To the queen Don Garcia bore his complaint and his petition: "Oh, my mother, wouldst thou see me dishonored by a menial? Am I not thine only son, the rightful heir of Arragon, Castile, and Navarre? who may command here, if I may not? Assert my authority, then, and order the false Pedro Sésé that he give me forth black Ilderim."
"Pedro Sésé has faithfully discharged his duty to my lord the king, who enjoined on him and on me the safe keeping of his favorite horse," said Dona Nuna. "The royal stables are open; take, my son, any other steed, but leave black Ilderim till thy father's return."
"Nay, by Heaven and by the saints, I will have Ilderim to ride this day, or I will have vengeance!"
The headstrong youth returned to the court-yard, and again demanded the steed: again the master of the horse refused. Don Garcia, pale with concentrated rage, sprang on another of the king's chargers, and galloped from the palace. Instead, however, of returning to the hunt, he urged his horse into the despoblado, or open plain, lying to the south of the castle, and disappeared on the road to Burgos.
Time passed heavily, in her lord's absence, with the gentle Nuna. At first, she received frequent and joyful tidings of the successes which crowned his arms, and the brilliant victories gained by his forces over the Moslem army. Of late, and since the departure of Garcia from the castle, Sancho's affectionate dispatches had altogether ceased; and Nuna, now thoroughly wretched, from the wayward perversity of her son, and from uncertainty as to her husband's fate, had prepared to rejoin him at any risk, and share the perils to which he might be exposed.
Her resolution was no sooner formed than it was promptly carried into effect: she summoned to her aid the trusty Pedro Sésé; and, protected by a small escort under his command, bade adieu to Navarre, and commenced her long and perilous journey toward the theatre of war.
The little cavalcade had reached Najarra, when, to their surprise and joy, they beheld a gallant band of horsemen rapidly approaching: the united banner of Arragon, Castile, and Navarre, floating proudly before them, announced to all beholders that Sancho the Fourth led his knights in person.

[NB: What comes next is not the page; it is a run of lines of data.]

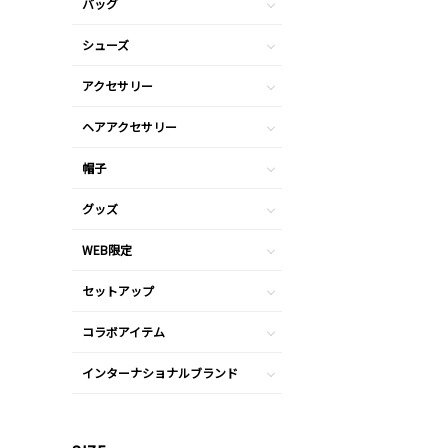
バッグ
シューズ
アクセサリー
ヘアアクセサリー
帽子
グッズ
WEB限定
セットアップ
コラボアイテム
インターナショナルブランド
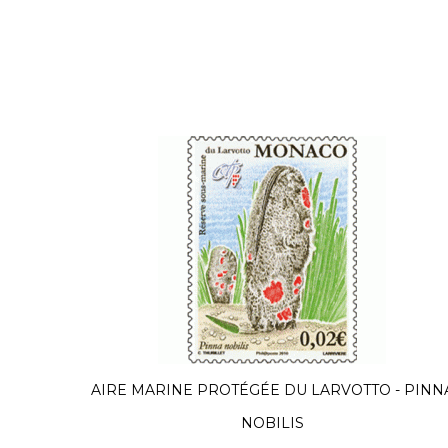
AIRE MARINE PROTÉGÉE DU LARVOTTO - PINN
NOBILIS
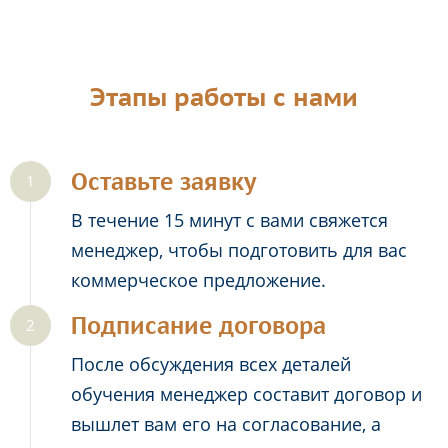
Этапы работы с нами
Оставьте заявку
В течение 15 минут с вами свяжется
менеджер, чтобы подготовить для вас
коммерческое предложение.
Подписание договора
После обсуждения всех деталей
обучения менеджер составит договор и
вышлет вам его на согласование, а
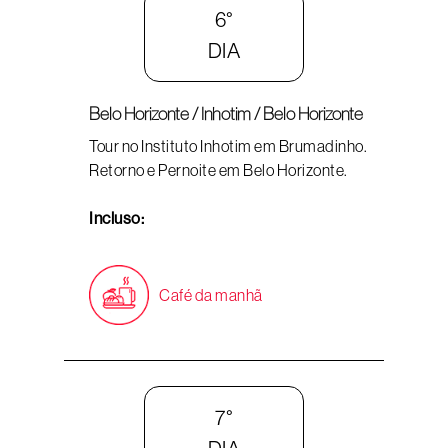
6°
DIA
Belo Horizonte / Inhotim / Belo Horizonte
Tour no Instituto Inhotim em Brumadinho.
Retorno e Pernoite em Belo Horizonte.
Incluso:
Café da manhã
7°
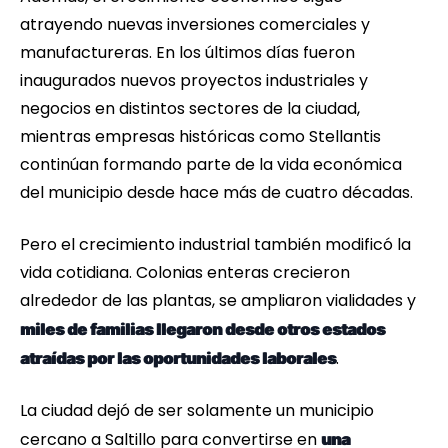
atrayendo nuevas inversiones comerciales y
manufactureras. En los últimos días fueron
inaugurados nuevos proyectos industriales y
negocios en distintos sectores de la ciudad,
mientras empresas históricas como Stellantis
continúan formando parte de la vida económica
del municipio desde hace más de cuatro décadas.
Pero el crecimiento industrial también modificó la
vida cotidiana. Colonias enteras crecieron
alrededor de las plantas, se ampliaron vialidades y
miles de familias llegaron desde otros estados
.
atraídas por las oportunidades laborales
La ciudad dejó de ser solamente un municipio
cercano a Saltillo para convertirse en
una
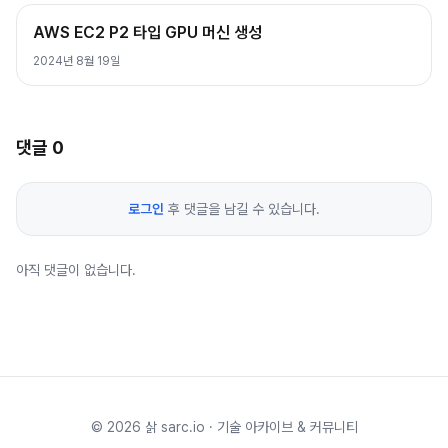
AWS EC2 P2 타입 GPU 머신 생성
2024년 8월 19일
댓글
0
로그인
후 댓글을 남길 수 있습니다.
아직 댓글이 없습니다.
©
2026
삵 sarc.io · 기술 아카이브 & 커뮤니티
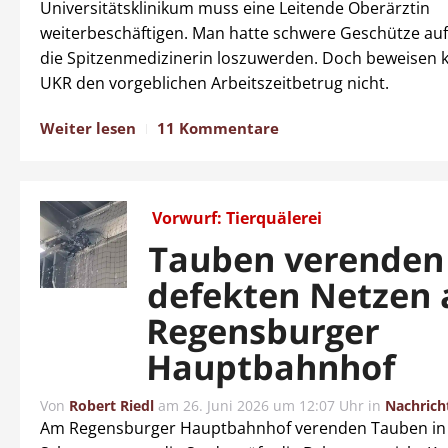
Universitätsklinikum muss eine Leitende Oberärztin
weiterbeschäftigen. Man hatte schwere Geschütze au
die Spitzenmedizinerin loszuwerden. Doch beweisen 
UKR den vorgeblichen Arbeitszeitbetrug nicht.
Weiter lesen
11 Kommentare
Vorwurf: Tierquälerei
Tauben verenden
defekten Netzen
Regensburger
Hauptbahnhof
Von
Robert Riedl
am
26. Juni 2026 um 12:07 Uhr
in
Nachrich
Am Regensburger Hauptbahnhof verenden Tauben in 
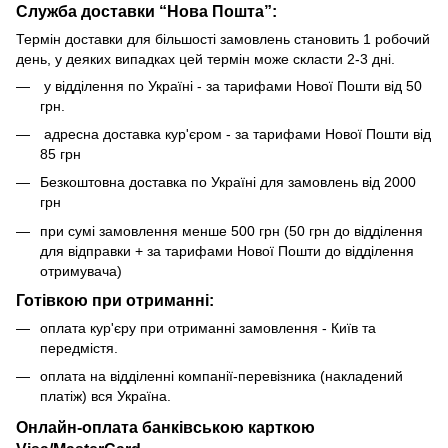
Служба доставки “Нова Пошта”:
Термін доставки для більшості замовлень становить 1 робочий
день, у деяких випадках цей термін може скласти 2-3 дні.
у відділення по Україні - за тарифами Нової Пошти від 50
грн.
адресна доставка кур'єром - за тарифами Нової Пошти від
85 грн
Безкоштовна доставка по Україні для замовлень від 2000
грн
при сумі замовлення менше 500 грн (50 грн до відділення
для відправки + за тарифами Нової Пошти до відділення
отримувача)
Готівкою при отриманні:
оплата кур'єру при отриманні замовлення - Київ та
передмістя.
оплата на відділенні компанії-перевізника (накладений
платіж) вся Україна.
Онлайн-оплата банківською карткою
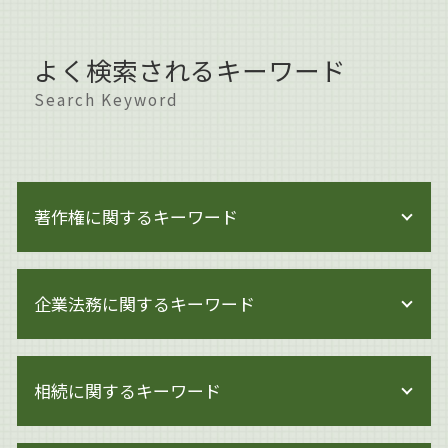
よく検索されるキーワード
Search Keyword
著作権に関するキーワード
著作権 メリット
企業法務に関するキーワード
著作権とは 写真
著作権 貸与
著作権 対象
企業法務 関連法令
著作権 著作隣接権 違い
相続に関するキーワード
モンスター社員 解雇
著作権侵害 身近な例
事業承継とは
著作権 訴えられなければ
企業法務 調査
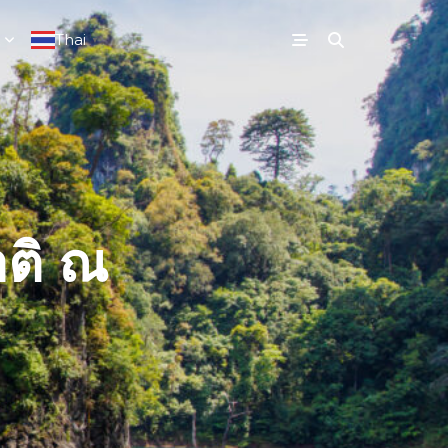
Thai
▼
ติ ณ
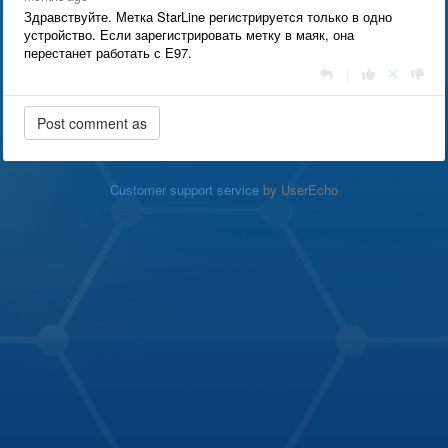
Здравствуйте. Метка StarLine регистрируется только в одно
устройство. Если зарегистрировать метку в маяк, она
перестанет работать с Е97.
|
Customer support service
by UserEcho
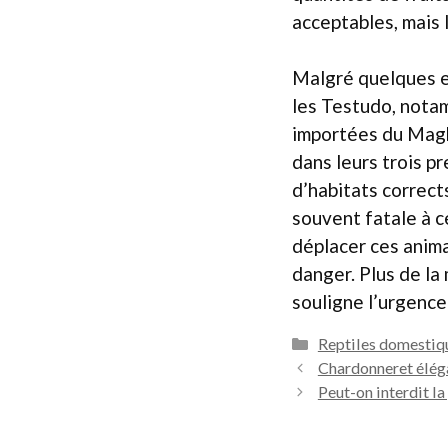
acceptables, mais 
Malgré quelques er
les Testudo, notam
importées du Magh
dans leurs trois p
d’habitats correct
souvent fatale à c
déplacer ces anima
danger. Plus de la
souligne l’urgence
Catégories
Reptiles domestiq
Chardonneret éléga
Peut-on interdit l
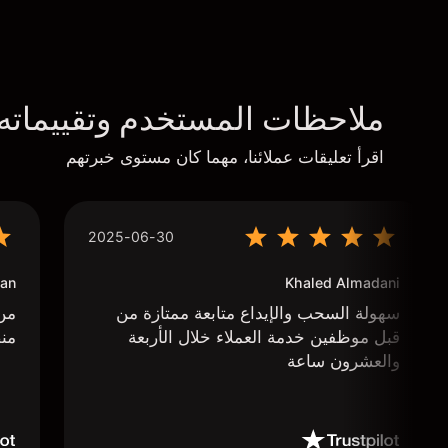
ملاحظات المستخدم وتقييماته
اقرأ تعليقات عملائنا، مهما كان مستوى خبرتهم
2025-06-30
an
Khaled Almadani
سهولة السحب والإيداع متابعة ممتازة من
من 
قبل موظفين خدمة العملاء خلال الأربعة
منص
والعشرون ساعة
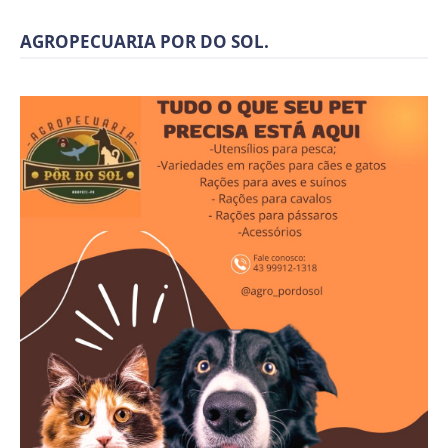
AGROPECUARIA POR DO SOL.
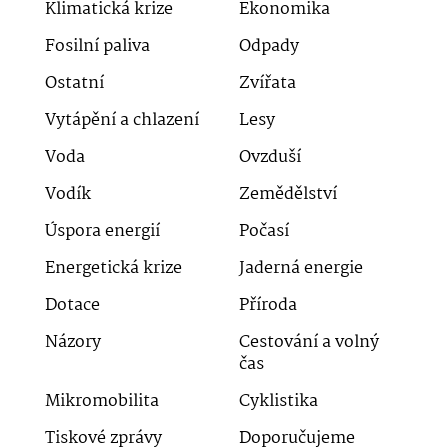
Klimatická krize
Ekonomika
Fosilní paliva
Odpady
Ostatní
Zvířata
Vytápění a chlazení
Lesy
Voda
Ovzduší
Vodík
Zemědělství
Úspora energií
Počasí
Energetická krize
Jaderná energie
Dotace
Příroda
Názory
Cestování a volný
čas
Mikromobilita
Cyklistika
Tiskové zprávy
Doporučujeme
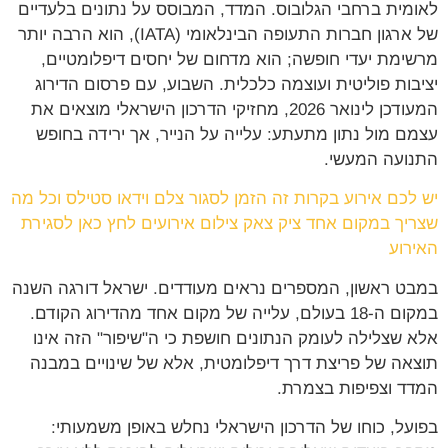
לאומית ברחבי הגלובוס. המדד, המבוסס על נתונים בלעדיים
של ארגון חברות התעופה הבינלאומי (IATA), הוא הרבה יותר
מרשימת יעדי חופשה; הוא מדחום של יחסים דיפלומטיים,
יציבות פוליטית ועוצמה כלכלית. השבוע, עם פרסום הדירוג
המעודכן לינואר 2026, מחזיקי הדרכון הישראלי מוצאים את
עצמם מול נתון מתעתע: עלייה על הנייר, אך ירידה בחופש
התנועה המעשי.
יש לכם אירוע בקרות זה הזמן לסגור צלם וידאו סטילס וכל מה
שצריך במקום אחד ציק צאק צילום אירועים לחץ כאן לסגירת
האירוע
במבט ראשון, המספרים נראים מעודדים. ישראל דורגה השנה
במקום ה-18 בעולם, עלייה של מקום אחד מהדירוג הקודם.
אלא שצלילה לעומק הנתונים חושפת כי ה"שיפור" הזה אינו
תוצאה של פריצת דרך דיפלומטית, אלא של שינויים במבנה
המדד וצפיפות בצמרת.
בפועל, כוחו של הדרכון הישראלי נחלש באופן משמעותי:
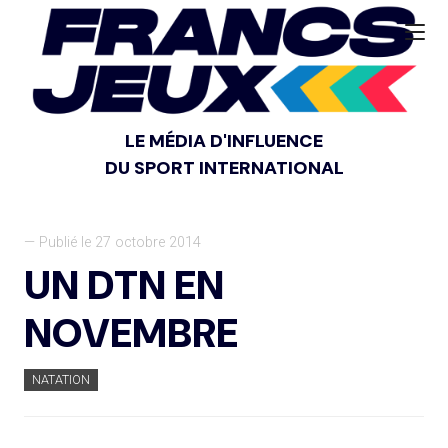
LE MÉDIA D'INFLUENCE
DU SPORT INTERNATIONAL
— Publié le 27 octobre 2014
UN DTN EN
NOVEMBRE
NATATION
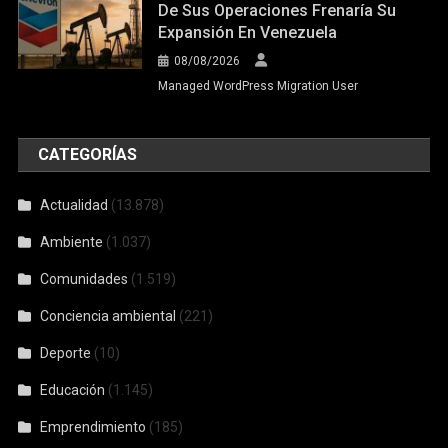
De Sus Operaciones Frenaría Su
Expansión En Venezuela
08/08/2026
Managed WordPress Migration User
CATEGORÍAS
Actualidad
(13.878)
Ambiente
(1.037)
Comunidades
(1.519)
Conciencia ambiental
(221)
Deporte
(10)
Educación
(1.145)
Emprendimiento
(185)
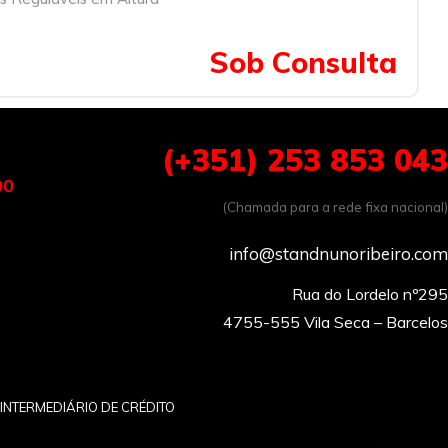
Sob Consulta
(+351) 253 853 043
00
(Chamada para a rede fixa nacional)
info@standnunoribeiro.com
Rua do Lordelo nº295

INTERMEDIÁRIO DE CRÉDITO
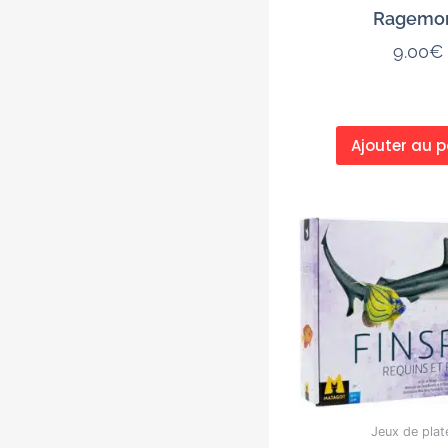
Ragemo
9.00
€
Ajouter au p
Jeux de plat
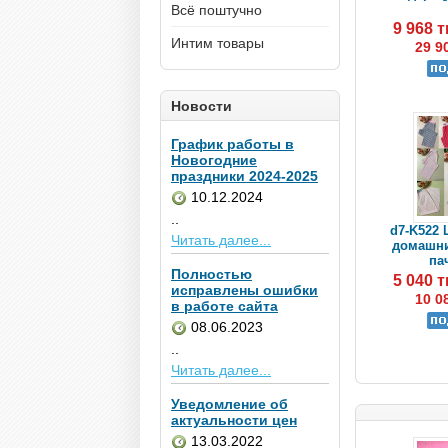
Всё поштучно
9 968 
Интим товары
29 9
Новости
График работы в
Новогодние
праздники 2024-2025
10.12.2024
..
d7-K522
Читать далее...
домашни
пач
Полностью
5 040 
исправлены ошибки
10 0
в работе сайта
08.06.2023
..
Читать далее...
Уведомление об
актуальности цен
13.03.2022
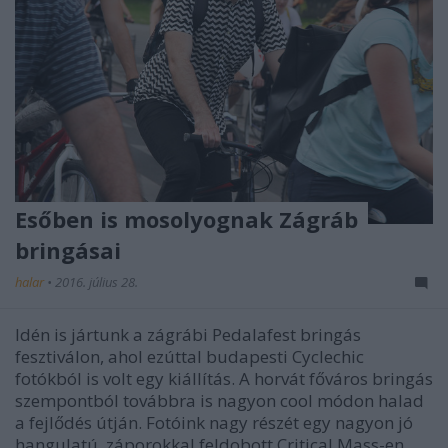
Esőben is mosolyognak Zágráb
bringásai
halar
•
2016. július 28.
Idén is jártunk a zágrábi Pedalafest bringás
fesztiválon, ahol ezúttal budapesti Cyclechic
fotókból is volt egy kiállítás. A horvát főváros bringás
szempontból továbbra is nagyon cool módon halad
a fejlődés útján. Fotóink nagy részét egy nagyon jó
hangulatú, záporokkal feldobott Critical Mass-en…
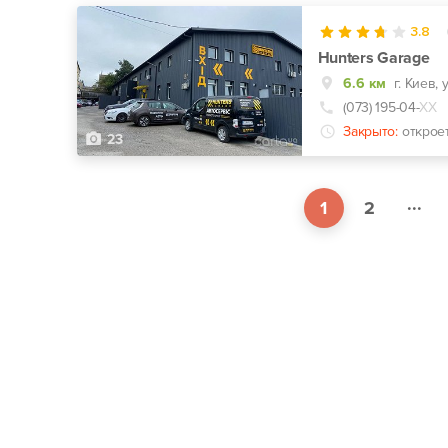
3.8
Hunters Garage
6.6 км
г. Киев,
(073) 195-04-
ХХ
Закрыто:
открое
23
...
1
2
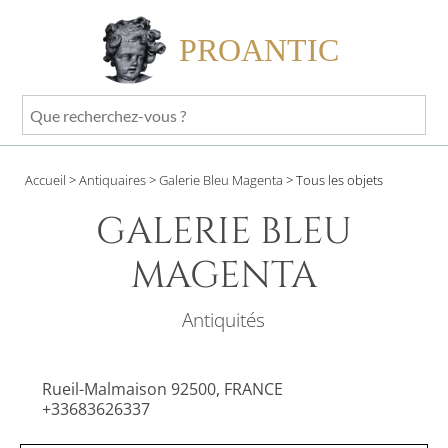
PROANTIC
Que
recherchez-
vous
Accueil
>
Antiquaires
>
Galerie Bleu Magenta
>
Tous les objets
?
GALERIE BLEU
MAGENTA
Antiquités
Rueil-Malmaison 92500, FRANCE
+33683626337
Site internet privé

Nuna's heart beat fast and tumultuously; in a few moments, and the long absent one would clasp her closely to his breast. She looked up to the master of the horse who rode by her side, and urged him to increased speed. They moved briskly forward; and the advancing knights who formed the king's body-guard became more distinctly visible. Sancho, as we have said, headed them; but as soon as they had arrived within a short distance of the queen's followers, the monarch advanced a few paces, and in tones of thunder called on them to halt. His brow was darkened with evil passions, his countenance flushed with anger.
"On the peril of your allegiance!" he shouted, rather than spoke, "seize the traitress, I command ye! My heart refused to hearken to the tale of her guilt, even when spoken by the lips of her son; but mine eyes have seen it. I have lived—wretched that I am—to witness her infamy. But the adulteress, and the companion of her crime, shall not escape my righteous vengeance. See to it, that the queen and Pedro Sésé remain your prisoners."
If a thunderbolt had fallen at the feet of the miserable Nuna, she could not have been more horror-struck, or more confounded. Her life-long dream of happiness was dissipated; the husband of her youth had recoiled from her as from the veriest reptile that crawls on the face of God's earth; and the worker of her woe and ruin was her own child—her own flesh and blood—her son Garcia! Who would believe her to be pure and innocent when such lips pronounced the tale of her guilt? Unhappy wife; still more unhappy mother! In the deepest dungeon of the castle of Najarra she was left to mourn over her unparalleled misery. Alone, unfriended, and solitary, Nuna—who so lately had seen herself a beloved and cherished wife, a fond mother, and a mighty sovereign—struggled with her bitter and mournful reflections. She could not reproach her husband, for she felt that his ear had been poisoned against her by an accuser he could scarcely mistrust, even by the insinuations of her son, confirmed—as he deemed them to be—by the evidence of his senses, when he met her so unexpectedly traveling under the escort of Pedro Sésé.